The cities that comprise this diagonal “are the economic leaders of southern Europe” and have been the most dynamic in the region over recent years. However, in order to integrate this region and promote development there, each of them must “innovate”, specialise and complement the others, according to Metrópoli Foundation president and architect Alfonso Vegara, speaking during the second International Architecture Conference, “Building the city of the future”, which took place in Madrid.
The Metrópoli Foundation’s research, produced over two years in partnership with European and American universities, is supported by the mayors of the main cities involved, and brings together the architectural proposals that will contribute to creating the diagonal.
Architecture must create an atmosphere “that attracts talent” to these cities, which is a fundamental asset that cities compete for today, says Vegara. In his opinion, it is cities, not countries, which compete at international level, and in order to be successful “it is not enough for them to address areas where they are lacking”. Instead, it is essential that they ensure the “excellence” of their strongest features, which was also the conclusion of the Foundation’s previous study analysing the development of urban projects in 20 cities around the world.
The European diagonal will have four “diamonds” – areas where integration is most intense – with Madrid, Barcelona and Valencia comprising part of one of these. “Coordination among universities, research centres and companies is essential in order to boost innovation, ensuring that everyone wins,” Alfonso Vegara told SINC.
“Madrid has two important competitive advantages – the ports of Barcelona and Valencia”, claims Vegara. This is something that will gain importance when the increased capacity of the Suez Canal boosts the role of Mediterranean ports in connecting Europe with Asia.
Madrid, an economic, transport and innovation hub
The study labels Madrid as an economic, financial, innovation and transport hub. Given its geographical location and infrastructure, including the airport at Barajas and high speed train lines, it has the potential to be a link between Europe and other continents.
The study concludes that most of the “elements of excellence” in the Spanish capital are concentrated in the area within the M-30 ring road, which acts as a boundary containing nearly all the museums, theatres, four- and five-star hotels, universities, the best public transport lines and areas with the highest proportion of people working in creative professions.

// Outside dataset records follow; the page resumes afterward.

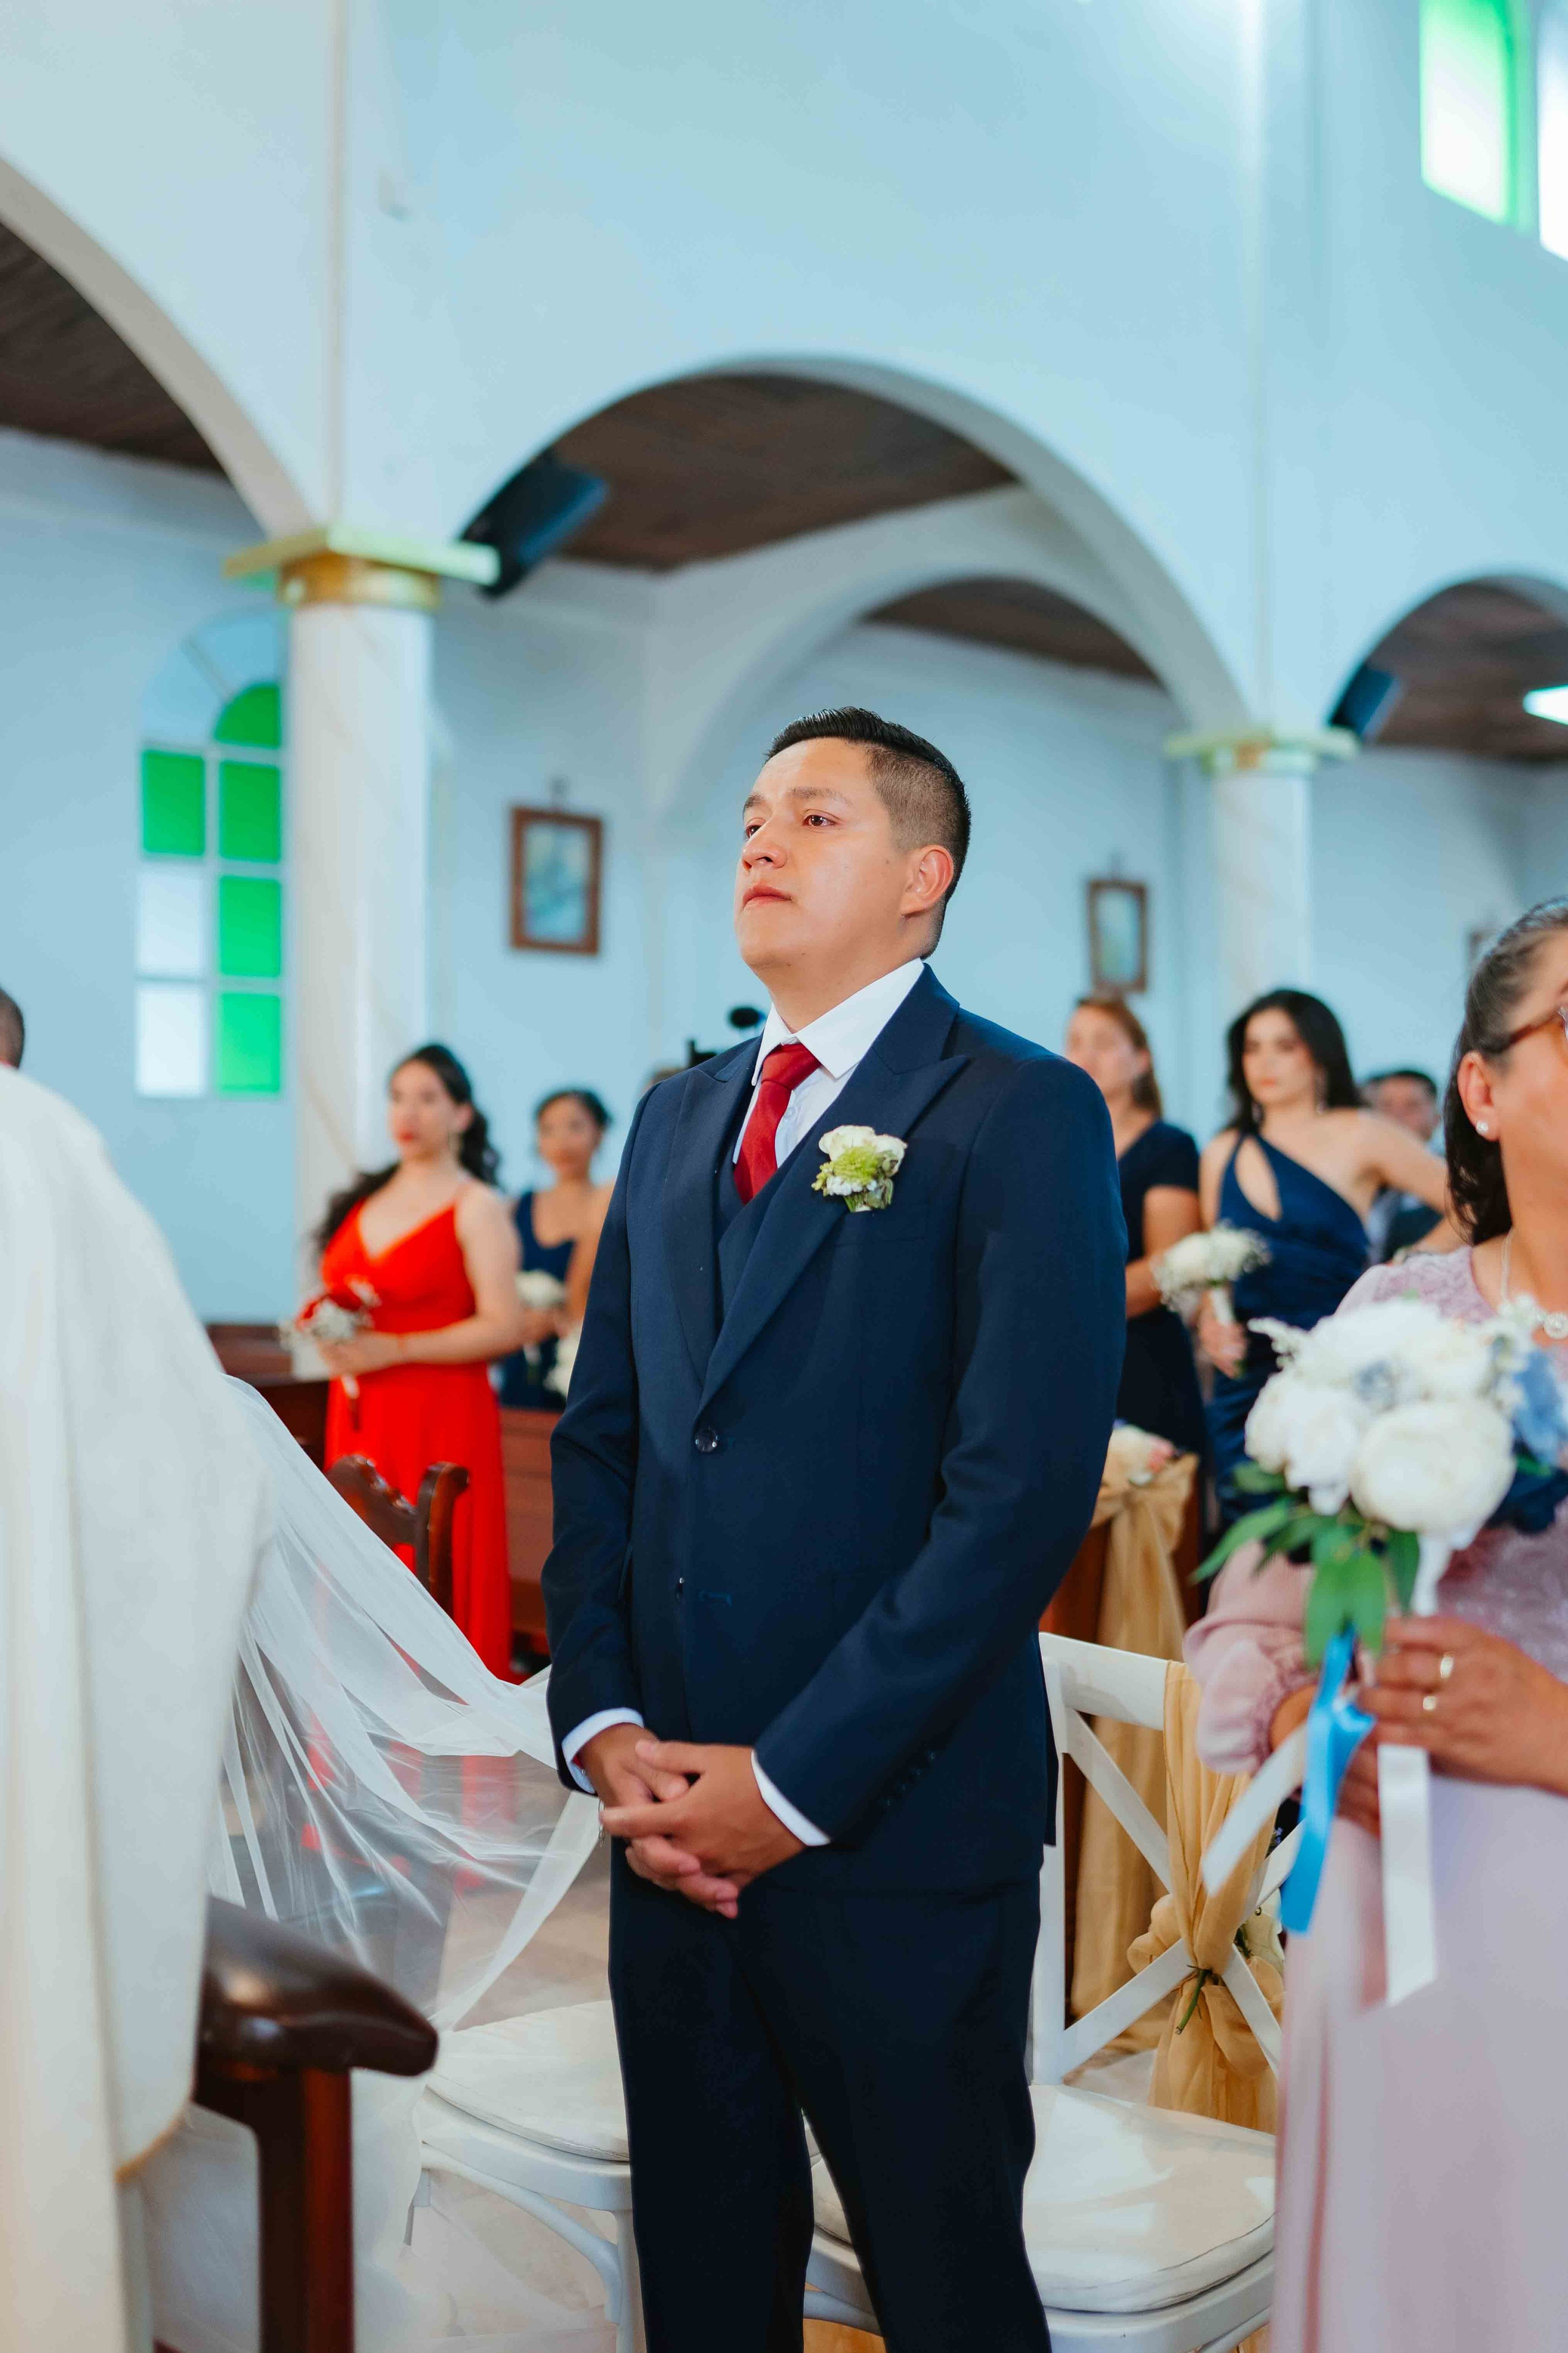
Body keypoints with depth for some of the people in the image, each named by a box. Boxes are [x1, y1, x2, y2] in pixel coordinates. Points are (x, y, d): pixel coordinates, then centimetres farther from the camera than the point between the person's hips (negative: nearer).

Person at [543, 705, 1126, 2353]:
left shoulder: (1022, 1115, -9)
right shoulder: (678, 1117, 11)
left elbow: (1024, 1490, -18)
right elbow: (598, 1441, 11)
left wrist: (795, 1782, -17)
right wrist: (602, 1724, -2)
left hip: (895, 1840, -5)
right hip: (672, 1816, 6)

It says the city does not need such a small urban motorway, as proved by the cases of Paris and London, which do not have ring roads on this scale. It could be converted into an “eco boulevard”, a pedestrian axis, a ring encircling the city’s new architecture and public transport, and serving as a setting for creativity, all of which could increase the city’s chances as a candidate to host the Olympics.
“Ecosystems of innovation”
Barcelona’s strong points are its creativity and its port. For this reason, the project suggests the construction of innovation parks to create an “ecosystem of innovation”. Sitges, which is very well connected, and has a tolerant and open atmosphere, is busy transforming itself from a tourist destination into a centre of creativity, building a technology park for innovation, taking advantage of its Mediterranean setting and leisure opportunities in order to attract talent.
Valencia’s advantages are its port, and a very diversified and creative economy, with a very strong construction sector. “Valencia’s greatest opportunity is to sell its strengths in building cities to the world,” said Vegara.
Subjects such as new ways of understanding architecture, urbanism, the transnationality of projects and the role played by politicians were discussed during the conference, in which architects including Thom Mayne, Alejandro Zaera and Peter Cook took part.